Japan’s trade and industry ministry will discuss imposing caps on greenhouse gas emissions as part of a review of measures to combat global warming after the Kyoto protocol expires in 2012.
The review, to be completed by June, has led to speculation that the trade ministry (Meti) may be preparing to reverse its objection to a cap-and-trade system. Until now it has backed big business’ insistence on a voluntary scheme.
Masakazu Toyoda, vice-minister for international affairs, denied in an interview with the Financial Times that policy had changed. “Meti will review various economic measures to deal with climate change, and cap and trade won’t be excluded.”
He added, however, compulsory caps were incompatible with Japan’s main diplomatic ambition of getting India, China and the US to sign up to a post-Kyoto protocol. “If cap and trade were digestible for the major developing economies and the US, it might be workable. But there is no sense of that happening yet.”
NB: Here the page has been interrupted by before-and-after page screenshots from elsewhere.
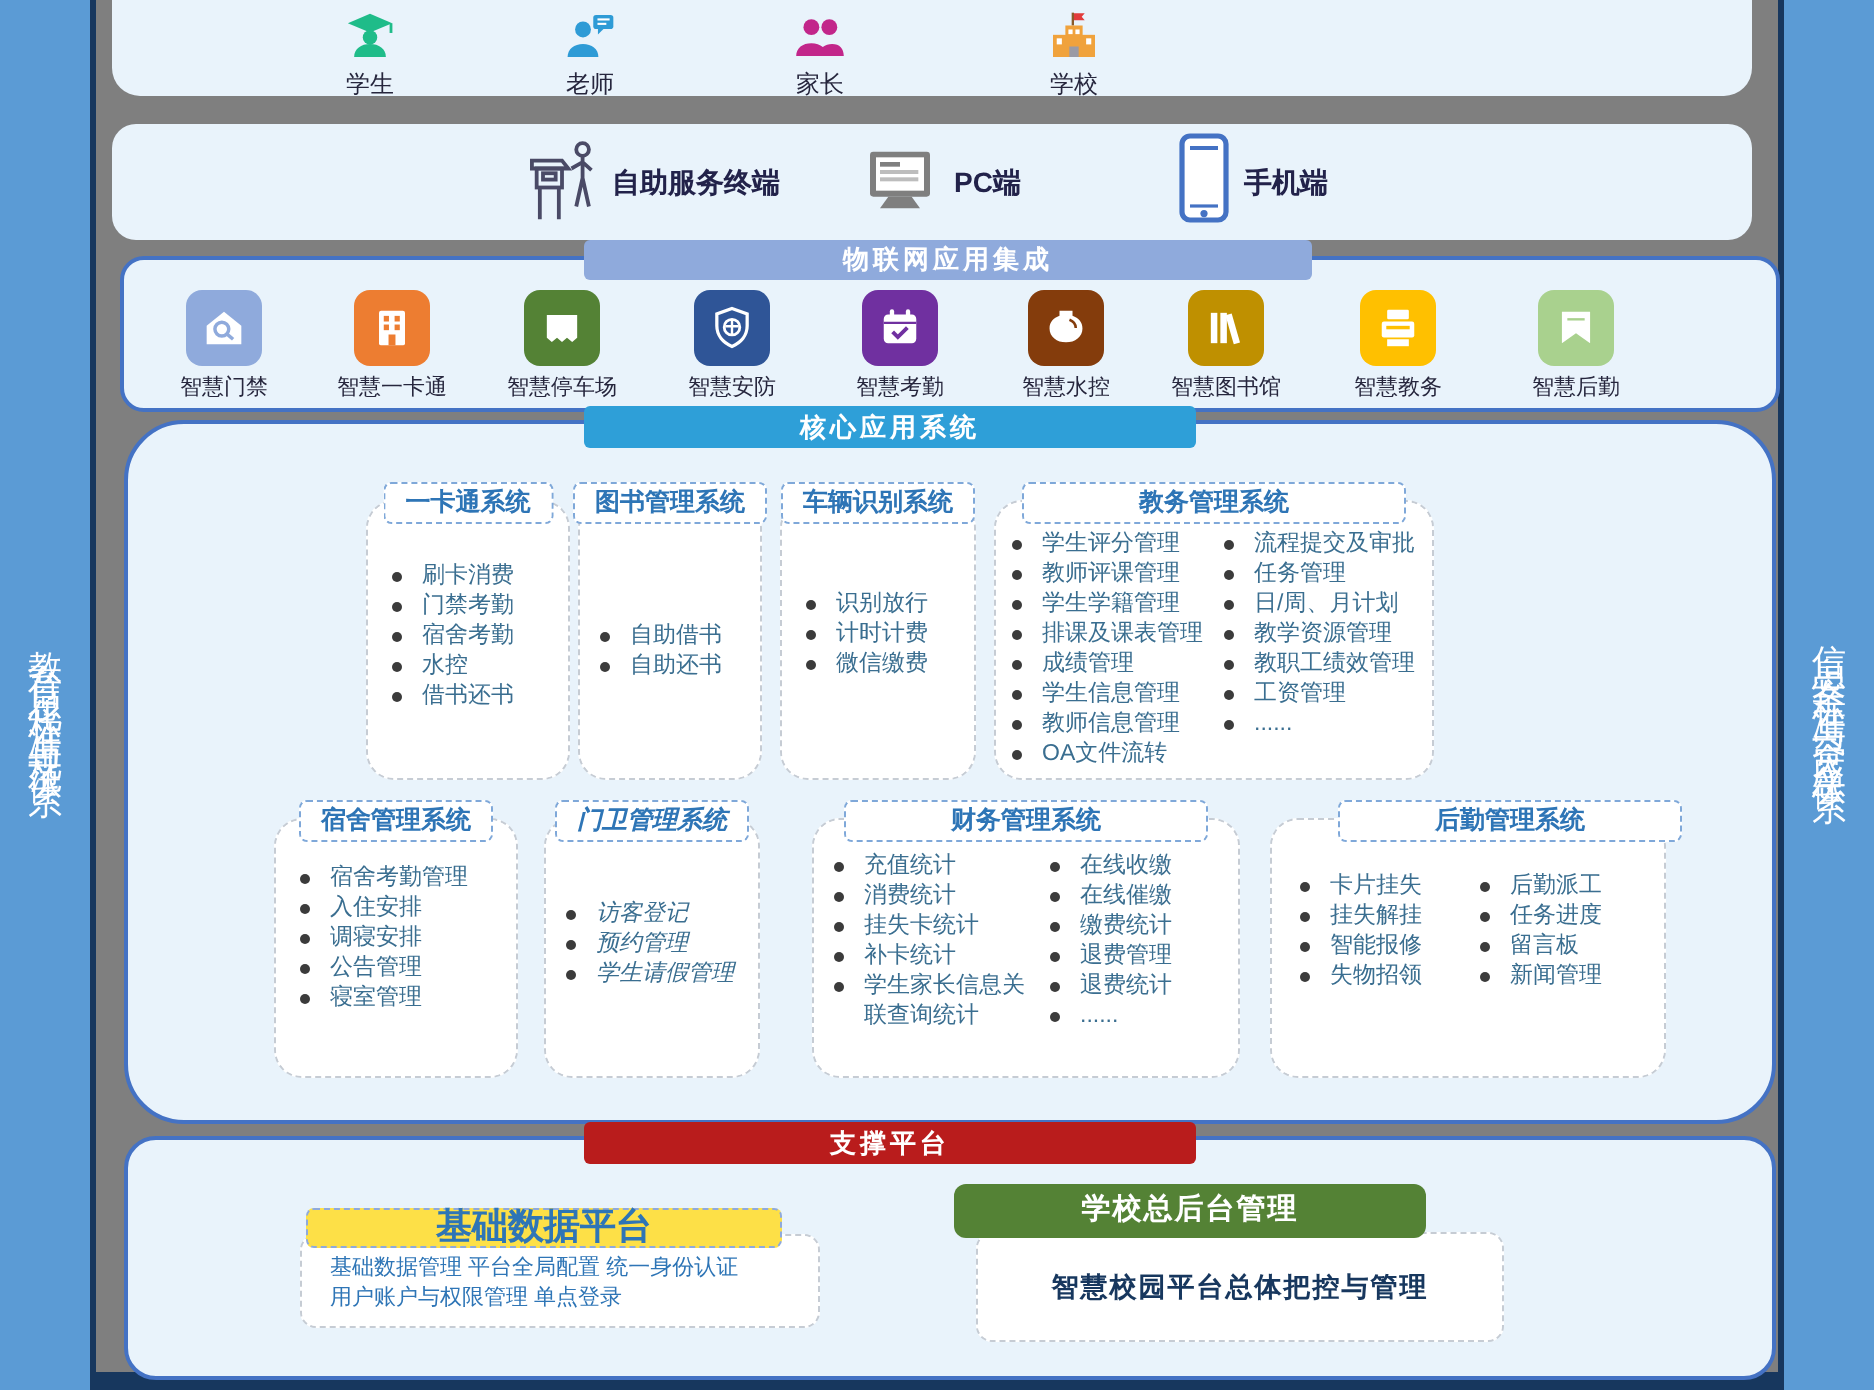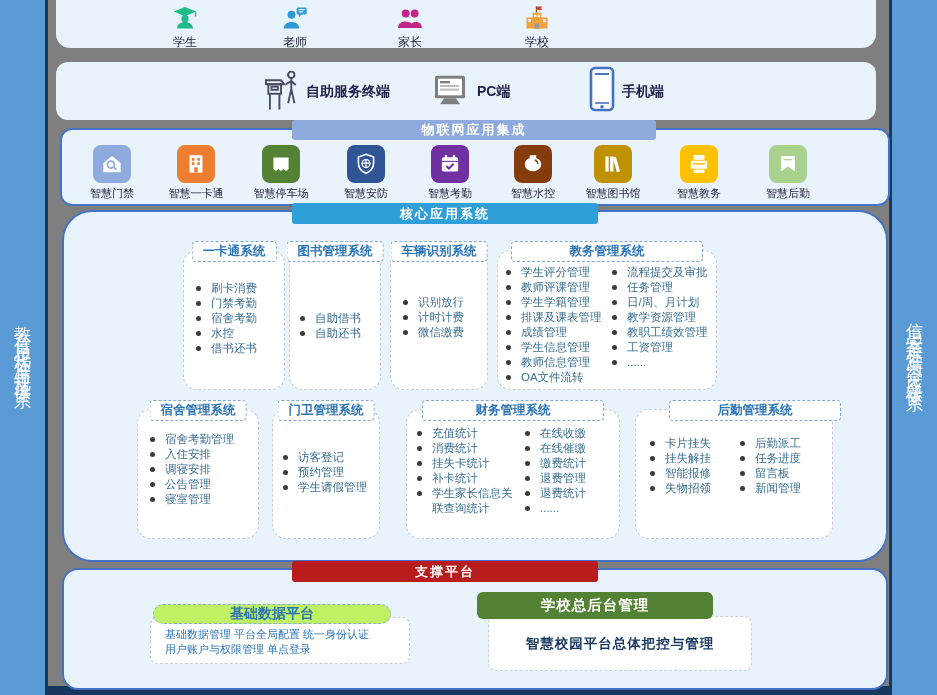--- a/index.html
+++ b/index.html
@@ -30,22 +30,22 @@
   .iot-label{margin-top:3px;font-size:11px;color:#26263d;white-space:nowrap;}
   
   .sysbox{position:absolute;background:#ffffff;border:1px dashed #c6ccd4;border-radius:14px;z-index:4;}
   .sysbox .head{position:absolute;top:-10px;left:50%;transform:translateX(-50%);background:#fff;
       border:1px dashed #7FA8D9;border-radius:4px;color:#2E75B6;font-weight:bold;font-size:12.5px;
       padding:1px 10px;white-space:nowrap;text-align:center;z-index:5;}
   .list{position:absolute;}
   .li{display:flex;gap:10px;font-size:11.5px;color:#3A6E90;line-height:15px;}
   .dot{width:5px;height:5px;background:#3b3b3b;border-radius:50%;margin-top:5px;flex:none;}
   
-  .base-tab{position:absolute;left:153px;top:604px;width:236px;height:18px;background:#bef264;
-      border:1px dashed #8FAADC;border-radius:10px;color:#2E75B6;font-weight:bold;font-size:14px;
+  .base-tab{position:absolute;left:153px;top:604px;width:236px;height:18px;background:#fde047;
+      border:1px dashed #8FAADC;border-radius:4px;color:#2E75B6;font-weight:bold;font-size:18px;
       text-align:center;line-height:16px;z-index:6;}
   .base-box{position:absolute;left:150px;top:617px;width:260px;height:47px;background:#fff;
       border:1px dashed #c6ccd4;border-radius:8px;z-index:5;padding:9px 0 0 14px;box-sizing:border-box;}
   .base-line{font-size:11px;color:#2E75B6;line-height:15px;}
   .admin-tab{position:absolute;left:477px;top:592px;width:236px;height:27px;background:#548235;
       border-radius:6px;color:#fff;font-weight:bold;font-size:14.5px;text-align:center;line-height:27px;
       letter-spacing:1px;z-index:6;}
   .admin-box{position:absolute;left:488px;top:616px;width:262px;height:53px;background:#fff;
       border:1px dashed #c6ccd4;border-radius:8px;z-index:5;display:flex;align-items:center;justify-content:center;
       font-size:13.5px;font-weight:600;color:#17375E;letter-spacing:1px;}
@@ -397,21 +397,21 @@
           <span class="dot"></span>
           <span class="txt">公告管理</span>
         </div>
         <div class="li">
           <span class="dot"></span>
           <span class="txt">寝室管理</span>
         </div>
       </div>
   </div>
 
-  <div class="sysbox" style="left:272px;top:409px;width:106px;height:128px;">
+  <div class="sysbox" style="left:272px;top:409px;width:106px;height:128px;font-style:italic;">
     <div class="head">门卫管理系统</div>
     <div class="list" style="left:10px;top:40px;">
         <div class="li">
           <span class="dot"></span>
           <span class="txt">访客登记</span>
         </div>
         <div class="li">
           <span class="dot"></span>
           <span class="txt">预约管理</span>
         </div>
Tokyo wants to make climate change a central theme of the Group of Eight summit in July. Yasuo Fukuda, prime minister, wrote in the FT last month that he intended to “spell out how Japan will set its own national target to reduce greenhouse gas emissions”. He said it would help define a structure that “must include China, India, the US and other mega-emitters”.
Mr Toyoda said a hybrid international system would probably emerge in which some countries, particularly in Europe, imposed domestic caps while others stuck to voluntary commitments.
Tokyo, he said, would “probably not” opt for cap and trade. “We have a quite workable system of reductions on a voluntary basis. Japanese companies prefer to stick to that and I think that their performance is rather good.”
Japan is looking at ways to help its electric power producers meet voluntary caps agreed under the Kyoto framework. A separate Meti commission is examining whether to allow the utilities, responsible for about 30 per cent of Japanese CO2 emissions, to buy and sell credits through Tokyo’s wholesale power exchange.
The country’s overall emissions are running at 6.4 per cent above 1990 levels, although Tokyo has pledged to cut that to 6 per cent below the 1990 baseline.
Power companies have committed to a 20 per cent reduction by 2010 but shutdowns at nuclear plants have forced them to rely more on coal, and most “are not going to hit that target”, Meti said. “The idea is that if a company over-achieved it could sell offsets to a company that was behind.”
While the proposal would not directly help Japan to hit its Kyoto target, being limited to domestic power producers, it could promote energy efficiency by putting a cash value on companies’ emissions-cutting efforts.